= 1949 Liberian constitutional referendum =

Referendum abolishing the two-term limit on presidents

A constitutional referendum was held in Liberia on 3 May 1949. The changes to the 1847 constitution were approved in the Legislature in 1948, and abolished the two-term limit on presidents. The change was approved by voters.

==Constitutional change==
The proposed changes would be to Chapter III.

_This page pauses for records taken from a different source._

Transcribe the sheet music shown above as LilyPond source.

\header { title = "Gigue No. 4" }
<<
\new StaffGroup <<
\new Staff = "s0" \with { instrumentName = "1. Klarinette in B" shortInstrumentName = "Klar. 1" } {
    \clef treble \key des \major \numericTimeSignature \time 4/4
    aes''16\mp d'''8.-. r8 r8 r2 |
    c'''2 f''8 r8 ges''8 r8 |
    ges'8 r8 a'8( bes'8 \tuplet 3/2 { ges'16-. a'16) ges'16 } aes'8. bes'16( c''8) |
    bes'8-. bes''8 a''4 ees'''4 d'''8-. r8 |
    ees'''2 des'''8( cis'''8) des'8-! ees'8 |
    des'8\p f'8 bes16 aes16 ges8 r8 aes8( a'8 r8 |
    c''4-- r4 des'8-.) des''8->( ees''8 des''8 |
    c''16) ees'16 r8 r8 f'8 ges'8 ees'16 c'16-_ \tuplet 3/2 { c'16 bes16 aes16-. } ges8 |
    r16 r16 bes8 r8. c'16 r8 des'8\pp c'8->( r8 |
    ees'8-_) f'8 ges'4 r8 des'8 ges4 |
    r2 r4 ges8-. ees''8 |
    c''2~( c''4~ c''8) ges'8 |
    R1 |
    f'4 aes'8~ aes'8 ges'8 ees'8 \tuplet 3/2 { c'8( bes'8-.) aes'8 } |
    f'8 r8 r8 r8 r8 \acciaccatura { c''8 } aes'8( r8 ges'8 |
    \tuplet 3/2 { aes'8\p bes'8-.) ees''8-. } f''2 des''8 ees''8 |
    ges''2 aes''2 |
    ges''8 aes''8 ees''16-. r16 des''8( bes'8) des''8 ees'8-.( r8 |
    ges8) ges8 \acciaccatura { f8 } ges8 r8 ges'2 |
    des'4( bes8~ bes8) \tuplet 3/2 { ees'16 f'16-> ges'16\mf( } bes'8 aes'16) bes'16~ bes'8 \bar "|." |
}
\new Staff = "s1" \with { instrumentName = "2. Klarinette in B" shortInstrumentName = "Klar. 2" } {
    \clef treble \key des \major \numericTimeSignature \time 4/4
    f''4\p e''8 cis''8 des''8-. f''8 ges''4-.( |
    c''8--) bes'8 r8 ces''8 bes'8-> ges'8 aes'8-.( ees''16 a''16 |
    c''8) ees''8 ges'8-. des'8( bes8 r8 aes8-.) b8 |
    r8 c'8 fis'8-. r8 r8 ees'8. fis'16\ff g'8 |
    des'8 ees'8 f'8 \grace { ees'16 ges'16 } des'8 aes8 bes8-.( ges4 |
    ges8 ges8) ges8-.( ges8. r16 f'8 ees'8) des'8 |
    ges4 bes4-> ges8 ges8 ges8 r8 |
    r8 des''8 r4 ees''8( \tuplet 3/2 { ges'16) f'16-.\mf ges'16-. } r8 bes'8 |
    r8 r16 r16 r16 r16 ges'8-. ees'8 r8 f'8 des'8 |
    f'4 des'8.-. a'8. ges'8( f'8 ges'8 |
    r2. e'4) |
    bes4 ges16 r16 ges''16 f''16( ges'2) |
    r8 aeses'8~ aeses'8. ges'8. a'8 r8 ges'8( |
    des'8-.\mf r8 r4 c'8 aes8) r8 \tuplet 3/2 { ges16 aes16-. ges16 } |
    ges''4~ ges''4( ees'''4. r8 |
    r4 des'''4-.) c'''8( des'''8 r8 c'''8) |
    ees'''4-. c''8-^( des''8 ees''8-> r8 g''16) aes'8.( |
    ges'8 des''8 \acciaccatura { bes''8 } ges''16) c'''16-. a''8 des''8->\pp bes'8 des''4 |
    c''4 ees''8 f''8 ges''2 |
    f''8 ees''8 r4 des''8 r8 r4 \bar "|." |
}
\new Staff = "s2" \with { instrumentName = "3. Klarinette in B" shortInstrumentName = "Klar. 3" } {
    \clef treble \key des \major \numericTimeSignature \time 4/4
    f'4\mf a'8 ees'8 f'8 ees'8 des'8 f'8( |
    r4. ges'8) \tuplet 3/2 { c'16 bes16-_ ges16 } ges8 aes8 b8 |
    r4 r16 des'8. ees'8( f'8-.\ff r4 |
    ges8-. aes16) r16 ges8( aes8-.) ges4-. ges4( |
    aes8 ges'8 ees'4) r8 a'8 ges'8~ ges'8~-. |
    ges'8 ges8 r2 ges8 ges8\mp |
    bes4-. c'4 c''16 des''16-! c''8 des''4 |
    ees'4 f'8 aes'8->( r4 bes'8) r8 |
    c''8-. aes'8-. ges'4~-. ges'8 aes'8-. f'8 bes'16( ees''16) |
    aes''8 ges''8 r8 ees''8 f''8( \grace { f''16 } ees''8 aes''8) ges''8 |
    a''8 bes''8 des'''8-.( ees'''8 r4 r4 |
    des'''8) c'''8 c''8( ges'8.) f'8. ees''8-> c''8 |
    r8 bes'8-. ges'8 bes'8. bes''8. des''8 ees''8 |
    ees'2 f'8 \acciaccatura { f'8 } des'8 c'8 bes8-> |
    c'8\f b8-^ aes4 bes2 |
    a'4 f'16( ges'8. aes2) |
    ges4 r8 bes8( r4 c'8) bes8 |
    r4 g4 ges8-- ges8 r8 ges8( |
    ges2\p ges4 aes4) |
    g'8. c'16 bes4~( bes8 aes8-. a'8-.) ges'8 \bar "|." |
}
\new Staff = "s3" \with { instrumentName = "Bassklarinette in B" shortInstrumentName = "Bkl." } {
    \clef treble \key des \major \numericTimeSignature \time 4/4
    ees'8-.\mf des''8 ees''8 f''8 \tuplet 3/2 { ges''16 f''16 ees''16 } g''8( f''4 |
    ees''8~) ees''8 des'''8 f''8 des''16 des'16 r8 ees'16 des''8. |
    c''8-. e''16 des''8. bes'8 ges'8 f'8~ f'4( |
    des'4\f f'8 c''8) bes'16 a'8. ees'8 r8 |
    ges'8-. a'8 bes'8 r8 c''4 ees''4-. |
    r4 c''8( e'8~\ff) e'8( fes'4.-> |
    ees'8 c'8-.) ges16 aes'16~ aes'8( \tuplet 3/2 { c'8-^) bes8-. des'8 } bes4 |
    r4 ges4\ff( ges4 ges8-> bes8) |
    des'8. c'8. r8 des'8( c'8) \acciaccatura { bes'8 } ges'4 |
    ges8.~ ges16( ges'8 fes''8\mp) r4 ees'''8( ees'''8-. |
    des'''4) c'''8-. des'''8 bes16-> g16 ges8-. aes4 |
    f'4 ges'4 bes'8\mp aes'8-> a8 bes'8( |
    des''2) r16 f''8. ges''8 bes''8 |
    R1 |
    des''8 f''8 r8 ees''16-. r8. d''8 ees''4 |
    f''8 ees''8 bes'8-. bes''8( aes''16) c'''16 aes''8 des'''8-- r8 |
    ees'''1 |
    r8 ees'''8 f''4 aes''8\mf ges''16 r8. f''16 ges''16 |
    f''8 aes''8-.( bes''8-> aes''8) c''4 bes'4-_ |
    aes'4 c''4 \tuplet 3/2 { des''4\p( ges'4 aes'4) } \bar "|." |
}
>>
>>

| Section | Original text | New text |
|---|---|---|
| Chapter III article 1 | The Supreme Executive Power shall be vested in a President who shall be elected by the people and shall hold office for a term of eight years. He shall be Commander-in-chief of the Army and Navy. He shall in the recess of the Legislature, have power to call out the Militia or any portion thereof, into actual service in defence of the Republic. He shall have power to make treaties, provided the Senate concur therein, by a vote of two thirds of the Senators present. He shall nominate, and with the advice and consent of the Senate appoint and commission, all Ambassadors, and other public Ministers and Consuls, Secretaries of State, of War, of the Navy, of the Treasury, Attorney General, all Judges of Courts, Sheriffs, Coroners, Marshals, Justices of the Peace, Clerks of Courts, Registers, Notaries Public, and all other officers of State civil and military, whose appointment may not be otherwise provided for by the Constitution, or by standing laws. | The Supreme Executive Power shall be vested in a President who shall be elected by the people and shall hold office for a term of eight years. No President may be elected for two consecutive terms of eight years, but should a majority of the ballots cast at a second or any other succeeding election by all of the electors voting thereat elect him, his second or any other succeeding term of office shall be for four years. He shall be Commander-in-chief of the Army, Navy and Air Forces. He shall in the recess of the Legislature, have power to call out the Militia or any portion thereof, into actual service in defence of the Republic. He shall have power to make treaties, provided the Senate concur therein, by a vote of two thirds of the Senators present. He shall nominate, and with the advice and consent of the Senate appoint and commission, all Ambassadors, and other public Ministers and Consuls, Secretaries of State, of National Defence, of the Treasury, Attorney General, all Judges of Courts, Sheriffs, Coroners, Marshals, Justices of the Peace, Clerks of Courts, Registers, Notaries Public, and all other officers of State civil and military, whose appointment may not be otherwise provided for by the Constitution, or by standing laws. |
| Chapter III article 5 section 1 | All Ambassadors and other public Ministers, and Consuls, the Secretary of State, of War, of the Treasury, and of the Navy, the Attorney General, and Postmaster General shall hold their offices during the pleasure of the President. Justices of the peace, sheriffs, coroners, marshals, clerks of courts, registers, and notaries public, shall hold their offices for the term of two years from the date of their respective commissions; but may be removed from office within that time by the President, at his pleasure: and all other officers whose terms of office may not be otherwise limited by law, shall hold their offices during the pleasure of the President. | All Ambassadors and other public Ministers, and Consuls, the Secretary of State, of National Defence, and of the Treasury, the Attorney General, and Postmaster General shall hold their offices during the pleasure of the President. Justices of the peace, sheriffs, coroners, marshals, clerks of courts, registers, and notaries public, shall hold their offices for the term of two years from the date of their respective commissions; but may be removed from office within that time by the President, at his pleasure: and all other officers whose terms of office may not be otherwise limited by law, shall hold their offices during the pleasure of the President. |

A two-thirds majority in the vote was necessary for the changes to be approved.